Over and out - I hope you are all surviving and thriving this week.
9 comments:
What a beautiful post! Your last paragraph about risk taking made me smile and brought tears to my eyes. Blessings to you. Big smiles at seeing you back on your blog, but no need to apologize for living such a rich life that it keeps you off the computer for a bit. Just grateful that you came back to share your joy.
Reading that post nearly put me into sensory overload...I can smell your kitchen! :)
"Umbrage" was a word my Mother used frequently. Haven't heard it since she passed away...Thanks for that memory.
I'm sooooo glad you're getting the new laptop...one word, Cam. VIDEO.
I'm just sayin'...
You'll be getting the email Sunday.
Loved getting back here and catching up with you!
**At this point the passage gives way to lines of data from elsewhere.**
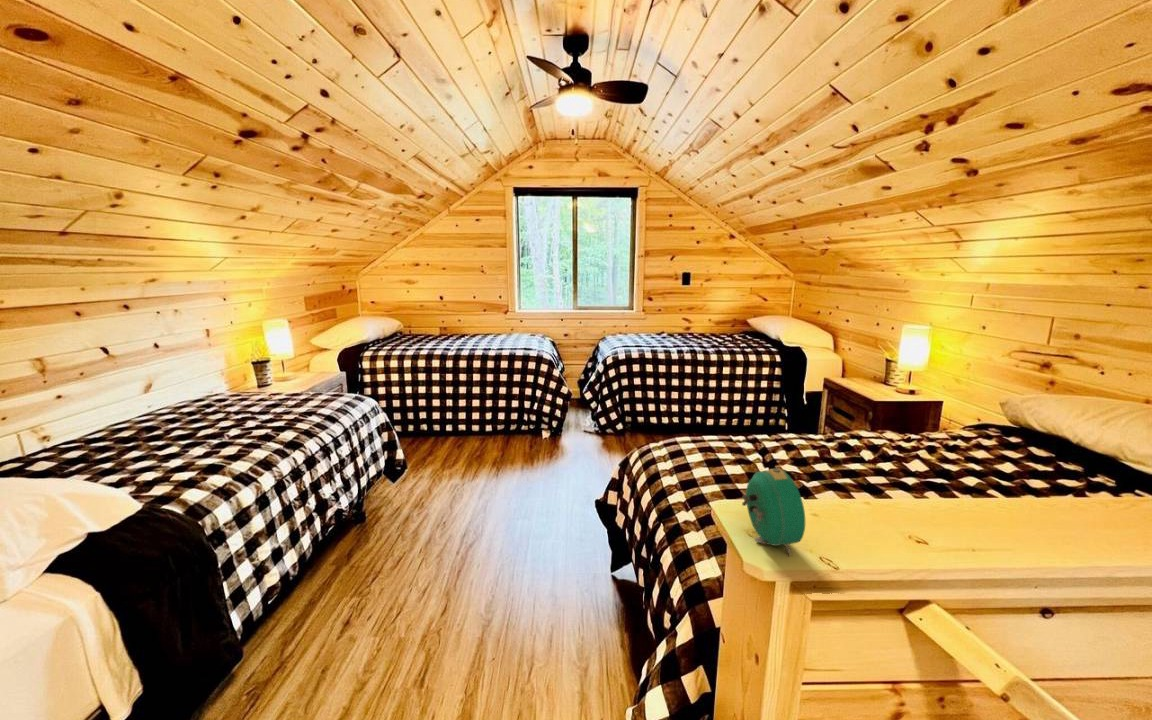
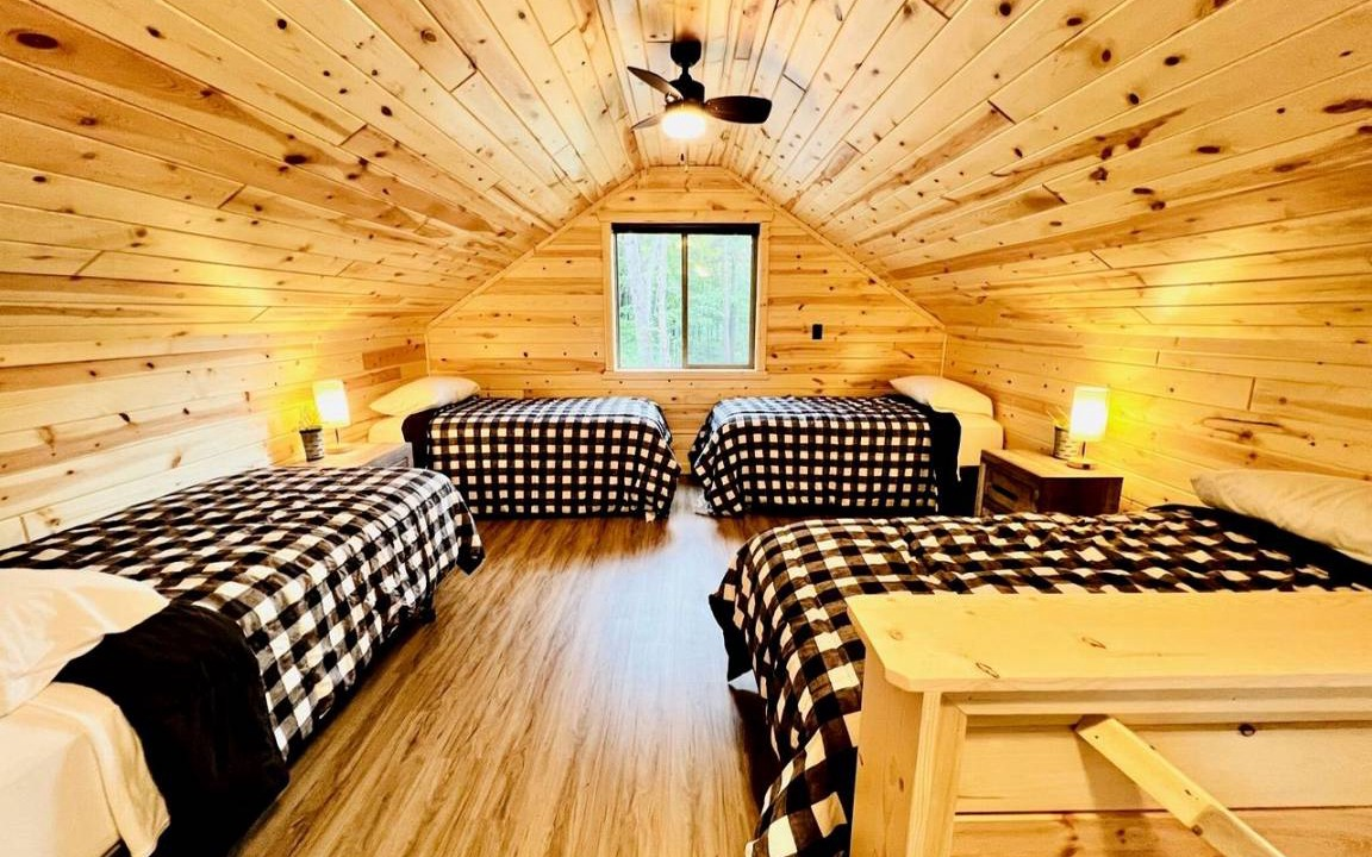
- alarm clock [741,467,806,557]
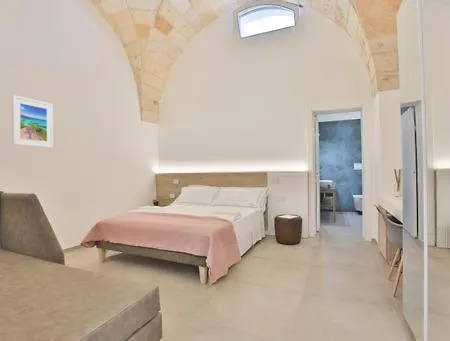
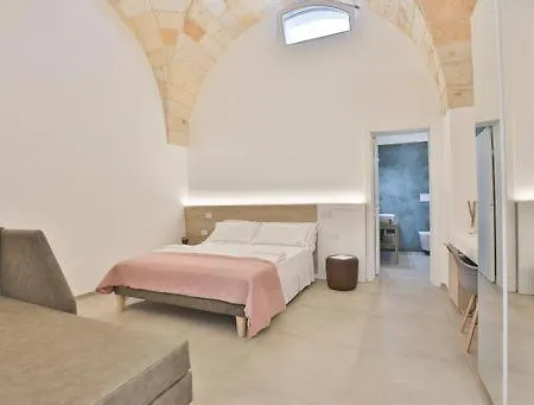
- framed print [11,94,54,149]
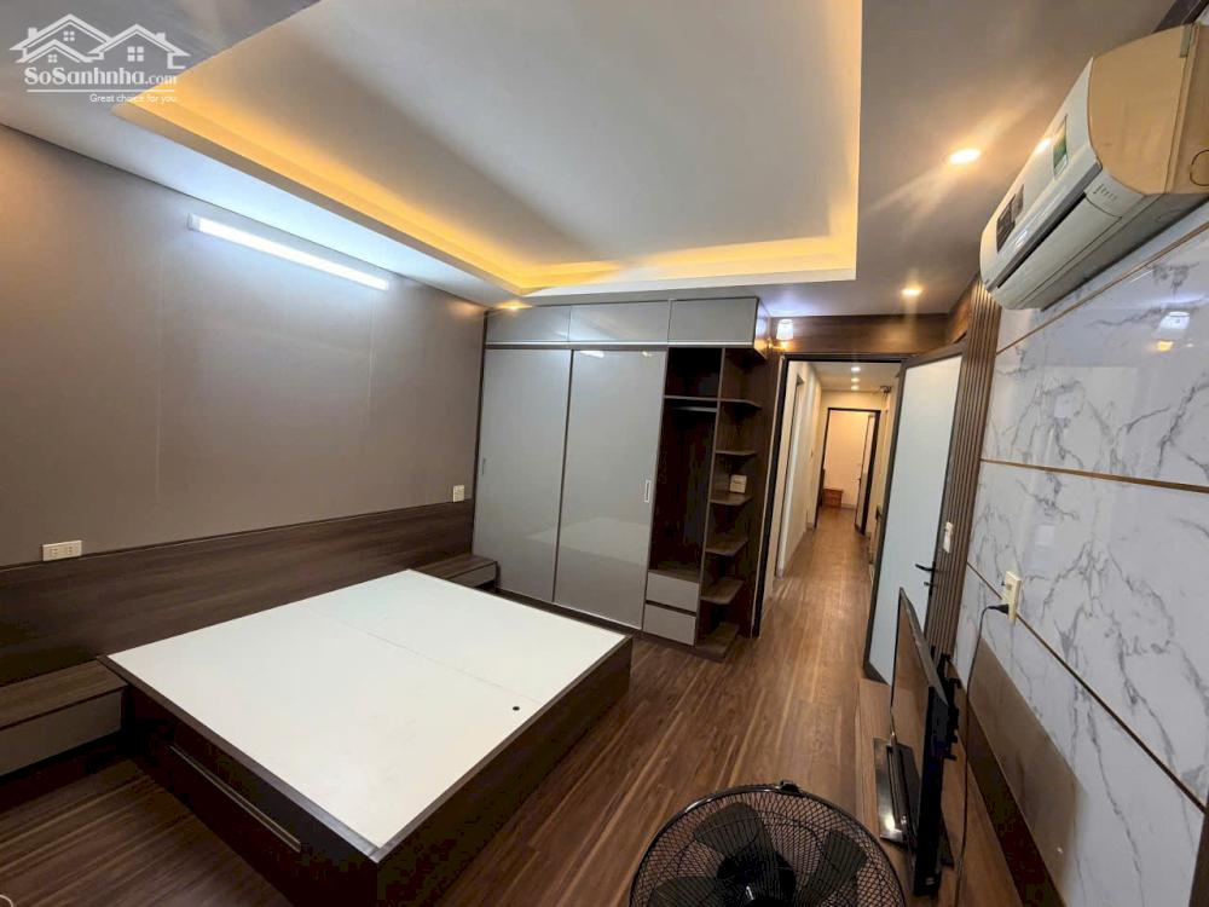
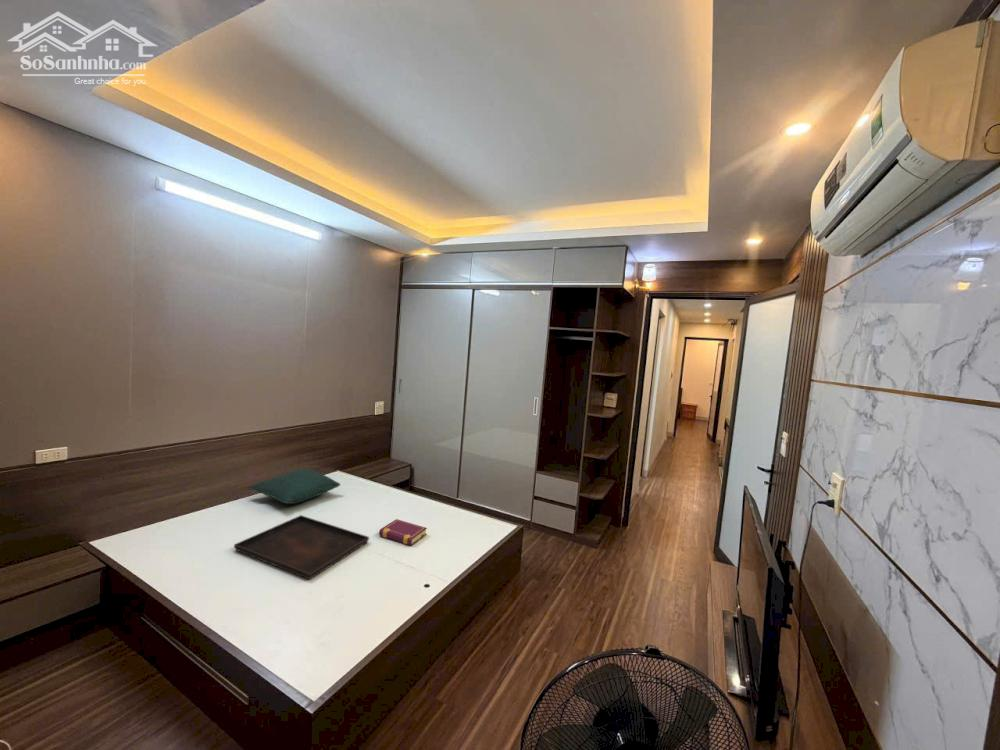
+ serving tray [233,514,370,581]
+ book [378,518,428,546]
+ pillow [248,468,341,505]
Thank you for the update. I hope things improve a bit at work and I especially hope that you don't get too ill with the anemia this month.
right on! smell the roses.
good news about the cool new laptop!!!
I understand where you are coming from with this assistant. I hate when people correct you in front of others whether they are kids or adults and not off to the side. That is just rude.
My son is picky with what he eats and it makes it difficult making dinner knowing I want something more interesting and if it has vegtables, he will probably hate it. Or even if it something slightly different, could be a hassle.
Screw the assistant (not literally) and soak up Emily every minute you can.
Storm is in third grade this year and I didn't even cry on his first day. I'm getting better as he gets older, but I still miss those little years.
I feel for you with the assistant. I've always been blessed with great assistants at work, but I've seen the bad ones in action and it makes me cringe. Maybe her getting another job wouldn't be such a bad thing!
Glad to hear you're well and happy. Thanks for the update!
I'm always sort of amazed at child care workers. I don't have the patience to do anything like that. I am lucky in that Liv has always had wonderful Montessori teachers. I think ALL schools should be Montessori, I really do. What is your opinion of Montessori? I'm curious.
Solo - you should smell my kitchen now! Tomato sauce and roasted peppers for the freezer...yum!
My new computer is not exactly new, but much better than my old one...I still have to transfer all the files over, but there's no big rush.
My assistant is getting better...she just doesn't get it. She's an elementary school teacher, newly qualified, and she doesn't seem to understand the differences between school and after-school care. She wears heels and white sweaters to a place where we run and play soccer, and paint. But at least by Friday she was speaking to the kids, so it was getting better.
I love Montessori. I wish that we had been able to afford it for Emily, but it is not for everyone. The centre I work in follows the "emergent" model, which is completely child-led and directed, and I am really comfortable with that model, especially for school-age child care.